Un’altra questione si va sollevando sulla sciagurata idea della amministrazione Gualtieri di costruire a Santa Palomba il maxi inceneritore di Roma. Questa volta si tratta di una denuncia all’Autorità della Concorrenza e di una nuova interrogazione alla Commissione europea.
Le associazioni della Rete Tutela Roma Sud hanno denunciato all’Autorità Garante della Concorrenza e del Mercato il Comune di Roma e Roberto Gualtieri per non avere valutato come da obbligo di legge le alternative all’inceneritore.
Ipotizzano l’intervento a favore di Acea, alterando la leale competizione. Di conseguenza chiedono al Governo di sospendere l’iter per la costruzione dell’impianto.
Nel comunicato stampa, le associazioni scrivono di avere le prove “che le proposte alternative [all’inceneritore, ndr] presentate durante la Valutazione Ambientale Strategica, sono state censurate o rifiutate, senza alcun approfondimento”.

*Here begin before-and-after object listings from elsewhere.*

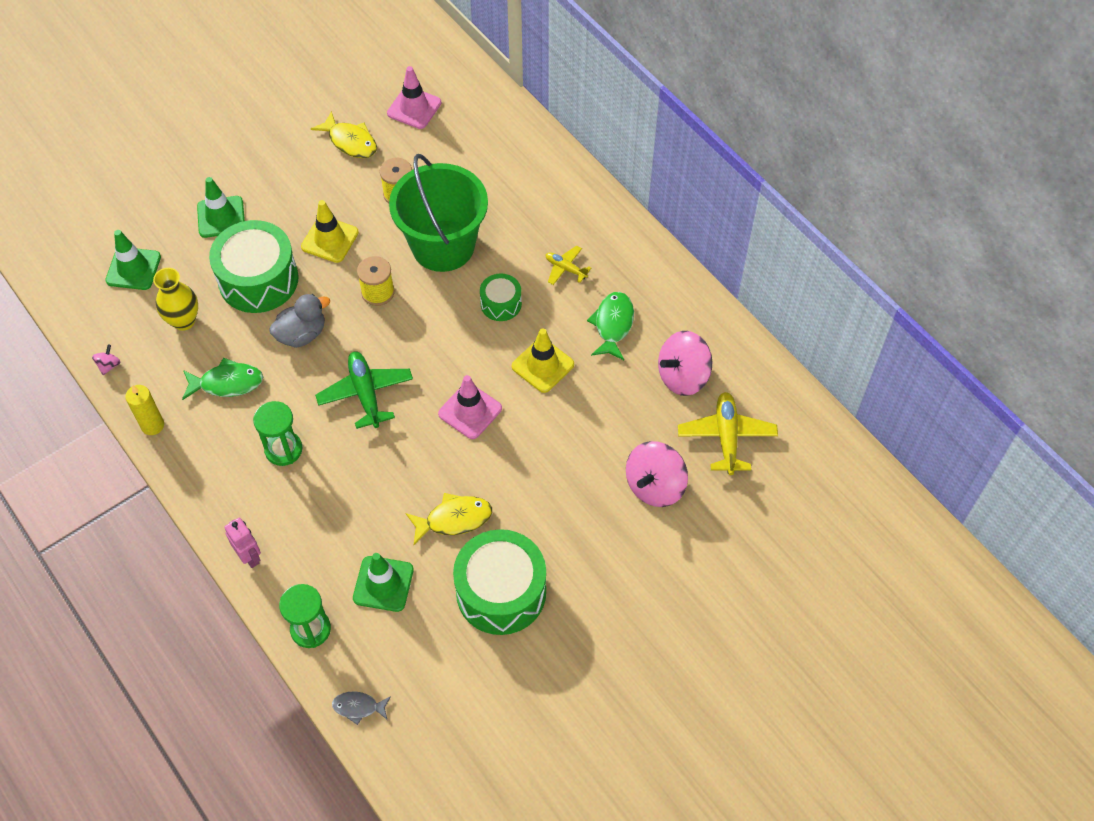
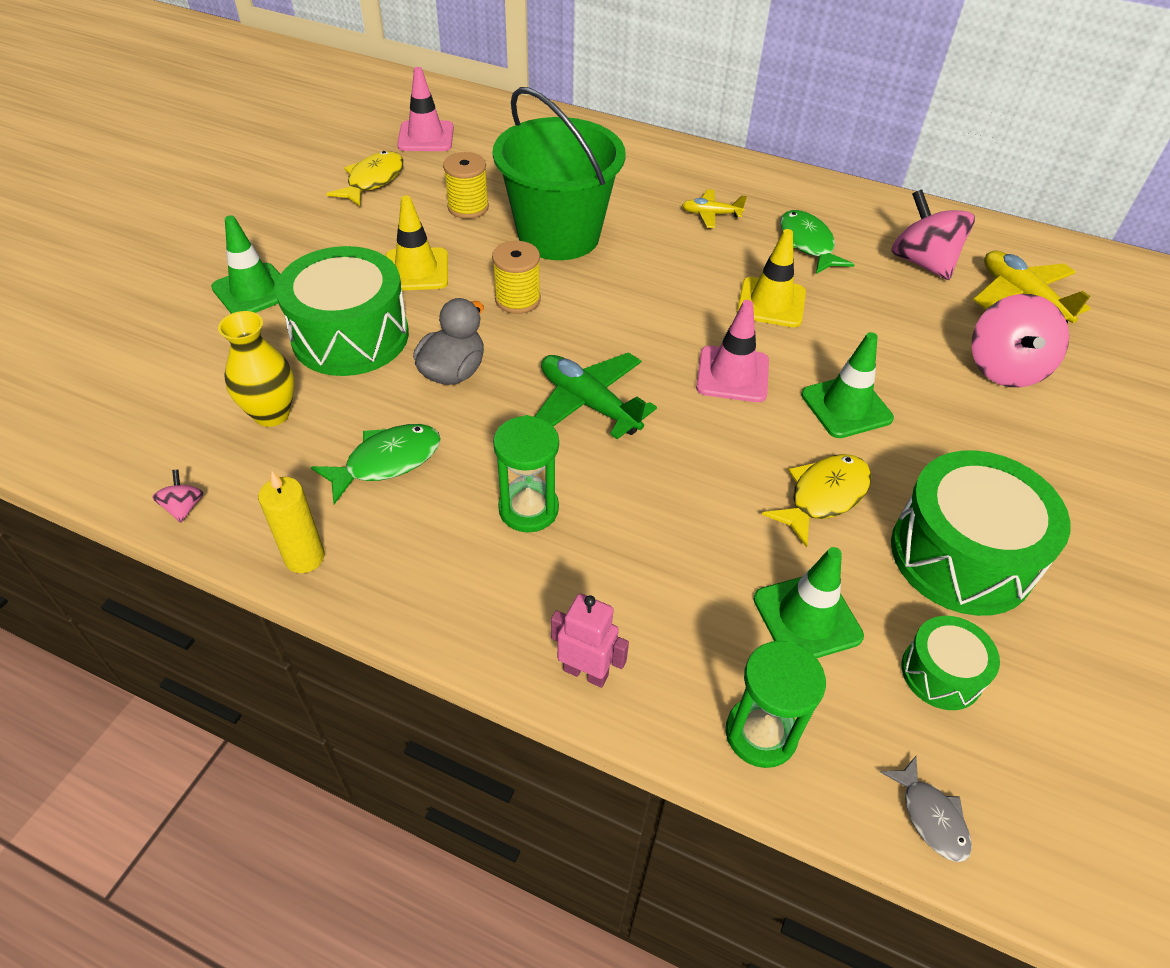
camera: 30 degrees left, 10 degrees down
(133, 269) = (156, 381): green traffic cone -> green traffic cone (846, 407)
(350, 142) = (373, 181): yellow fish -> yellow fish turned 75 degrees counterclockwise
(358, 707) = (930, 816): grey fish -> grey fish turned 90 degrees counterclockwise
(501, 304) = (671, 264): green drum -> green drum (941, 673)
(683, 376) = (922, 262): pink spinning top -> pink spinning top turned 120 degrees clockwise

Sottolineano inoltre che le norme UE sulla concorrenza non possono essere aggirate nemmeno da Gualtieri in qualità di Commissario. Annunciano l’intenzione di denunciare all’Autorità della concorrenza “anche il meccanismo di condivisione delle ‘perdite’ attraverso il quale si vogliono fare pagare ai cittadini di Roma eventuali riduzioni del prezzo dell’energia”.
E non è finita. Anche all’ex sindaco di Roma Ignazio Marino non è sfuggita la questione del rispetto delle norme UE sulla concorrenza: ma su aspetti diversi da quelli sollevati dalla Rete Tutela Roma Sud. Ha presentato un’interrogazione alla Commissione che ho cofirmato e che sarà online sul sito del Parlamento europeo a giorni.
Si tratta della seconda sulla questione inceneritore romano. Si aggiunge a quella sulla mancata coerenza con gli obiettivi ambientali UE. L’avevo sollevata in una mia prima interrogazione urgente inviata a fine luglio alla Commissione europea. Era firmata da tutti i colleghi europei del MoVimento 5 Stelle Europa e da Ignazio Marino e Benedetta Scuderi. Sta ancora aspettando la risposta, teoricamente dovuta in tre settimane.
In genere, la Commissione europea si prende più tempo del previsto per fornire le risposte se si tocca qualche nervo scoperto.
Il più delle volte il tempo serve per trovare un qualche giro di parole che aggiri la domanda. Altre volte (sebbene più di rado) le interrogazioni portano a lunghe contrattazioni tra la Commissione europea e le istituzioni locali. Talvolta a procedure di infrazione.